Transformations contemporaines
Aujourd’hui, les modes de vie évoluent. L’urbanisation, la scolarisation des enfants, l’accès à de nouveaux matériaux modifient peu à peu l’habitat peul. Cependant, même dans les villages ou les quartiers périphériques des villes, l’organisation spatiale du campement, la prééminence de la case ronde et le recours aux matériaux naturels perdurent, témoignant de la résilience d’un modèle architectural.
Les maisons peules ne relèvent pas du folklore. Elles sont une forme d’ingéniosité du milieu. Chaque construction témoigne d’une connaissance du climat, d’une économie de moyens et d’une transmission continue de gestes techniques. À l’heure où les enjeux environnementaux imposent de repenser la construction, l’exemple peul offre des pistes pour une architecture sobre, évolutive et résiliente.

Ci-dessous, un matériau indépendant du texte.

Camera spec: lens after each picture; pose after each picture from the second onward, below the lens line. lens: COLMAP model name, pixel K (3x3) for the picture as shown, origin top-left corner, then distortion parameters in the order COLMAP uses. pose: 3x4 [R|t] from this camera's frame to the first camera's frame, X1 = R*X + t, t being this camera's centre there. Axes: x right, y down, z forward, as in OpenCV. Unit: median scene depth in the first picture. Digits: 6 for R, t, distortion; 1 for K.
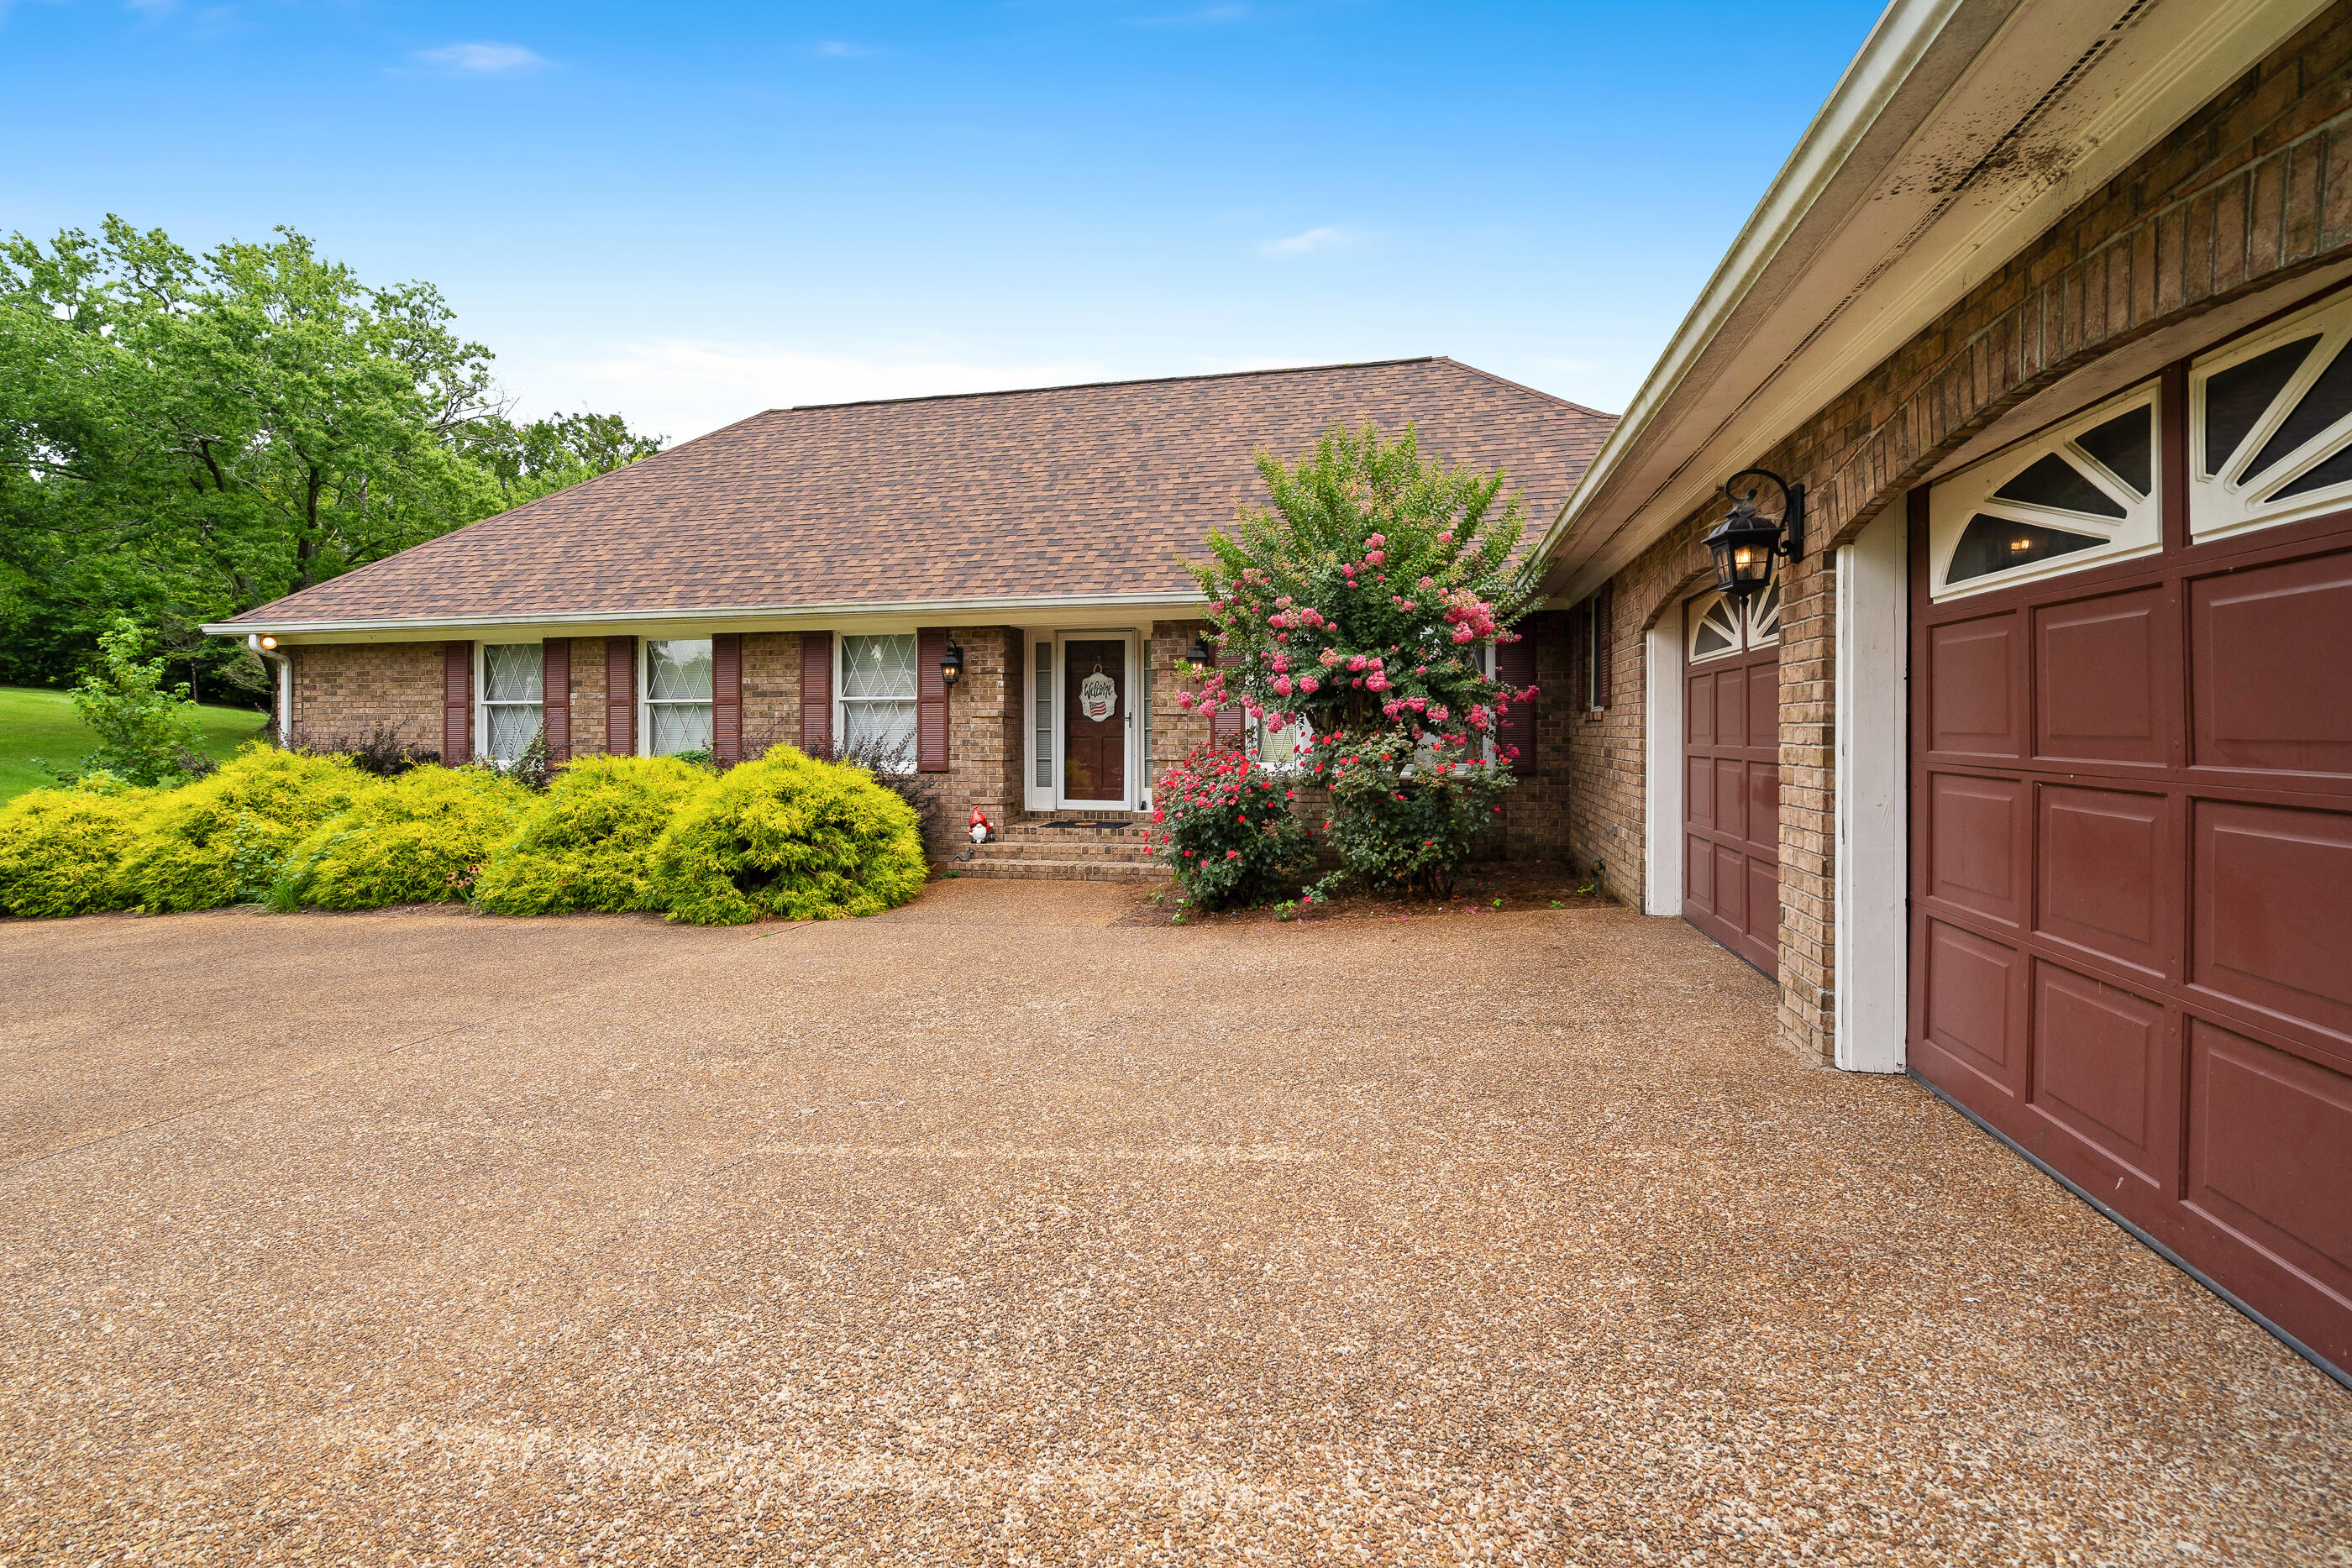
lens RADIAL K [[1071.8, 0, 1189.2], [0, 1071.8, 720.9], [0, 0, 1]] dist [-0.002891, 0.000941]
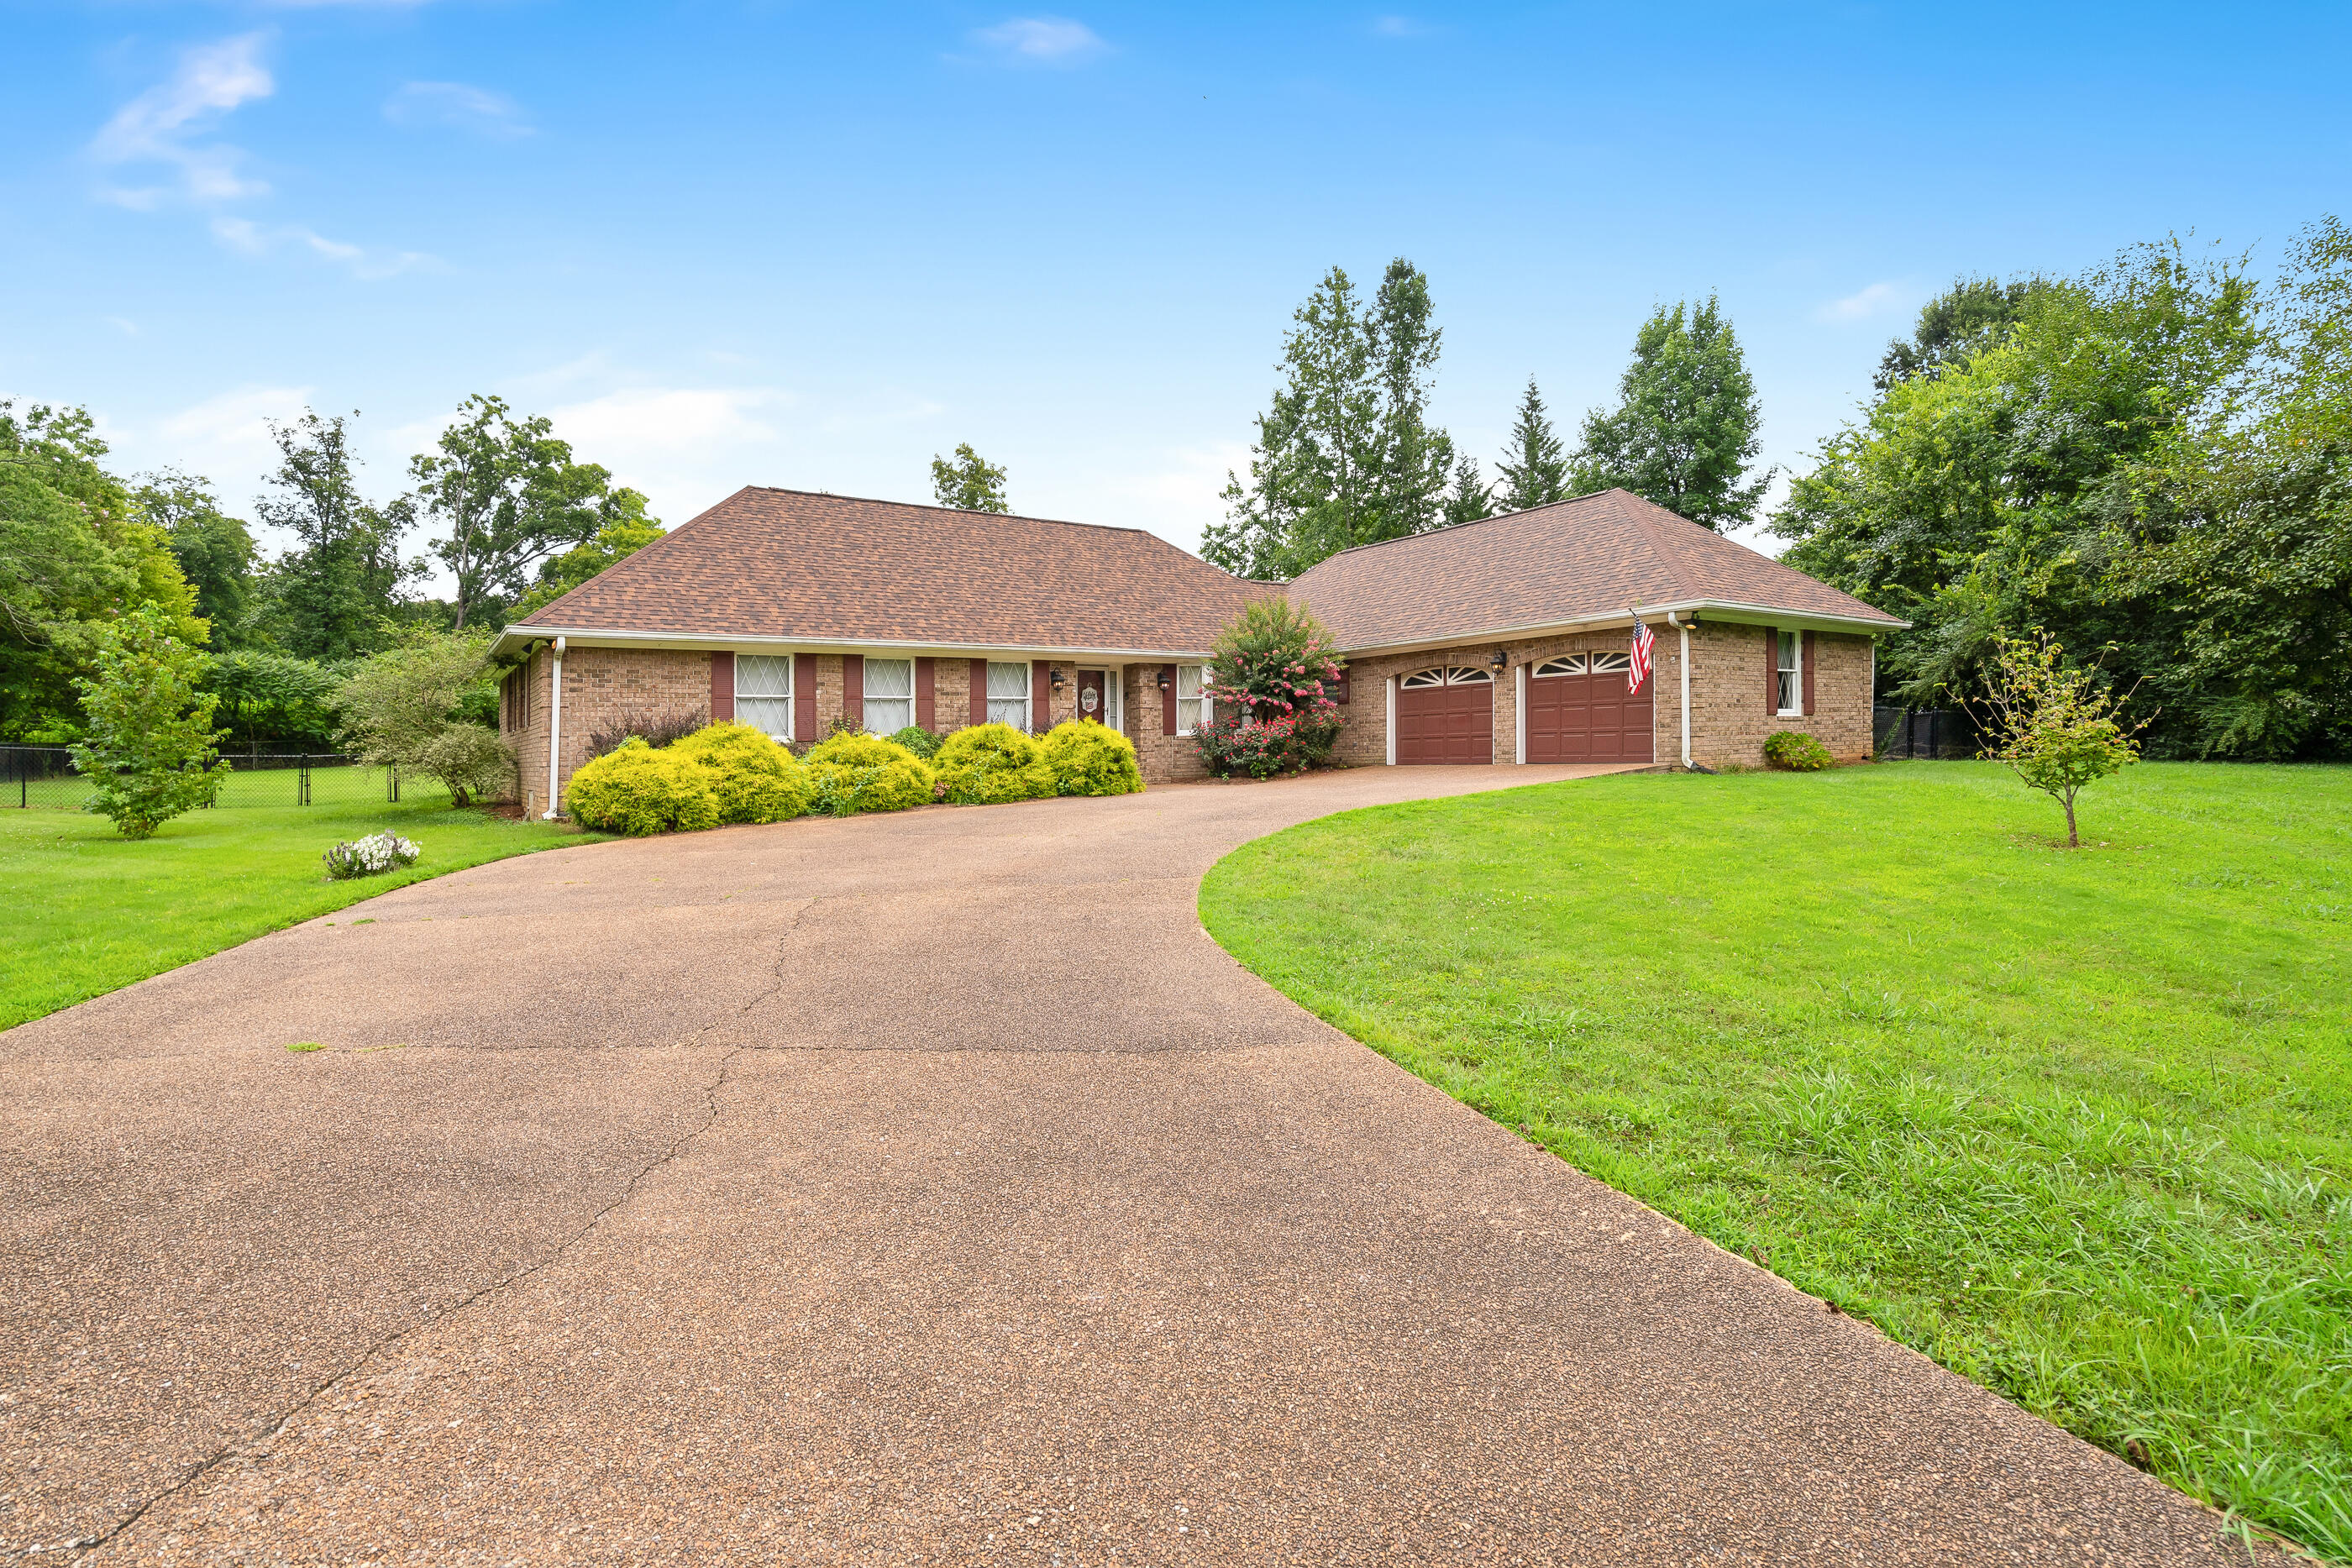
lens RADIAL K [[1071.8, 0, 1171.3], [0, 1071.8, 772.3], [0, 0, 1]] dist [-0.002891, 0.000941]
pose [[0.664194, -0.029208, 0.746990, -1.439465], [0.018363, 0.999572, 0.022757, 0.067639], [-0.747335, -0.001398, 0.664446, -0.399570]]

Les habitats peuls, qu’ils soient temporaires ou pérennes, apportent un éclairage sur la capacité d’un peuple à modeler son environnement sans le contraindre, à faire de la maison non seulement un abri, mais aussi un lieu de cohésion sociale et d’expression culturelle. L’architecture peule, dans sa diversité et sa simplicité maîtrisée, mérite une attention renouvelée tant par les spécialistes que les amateurs.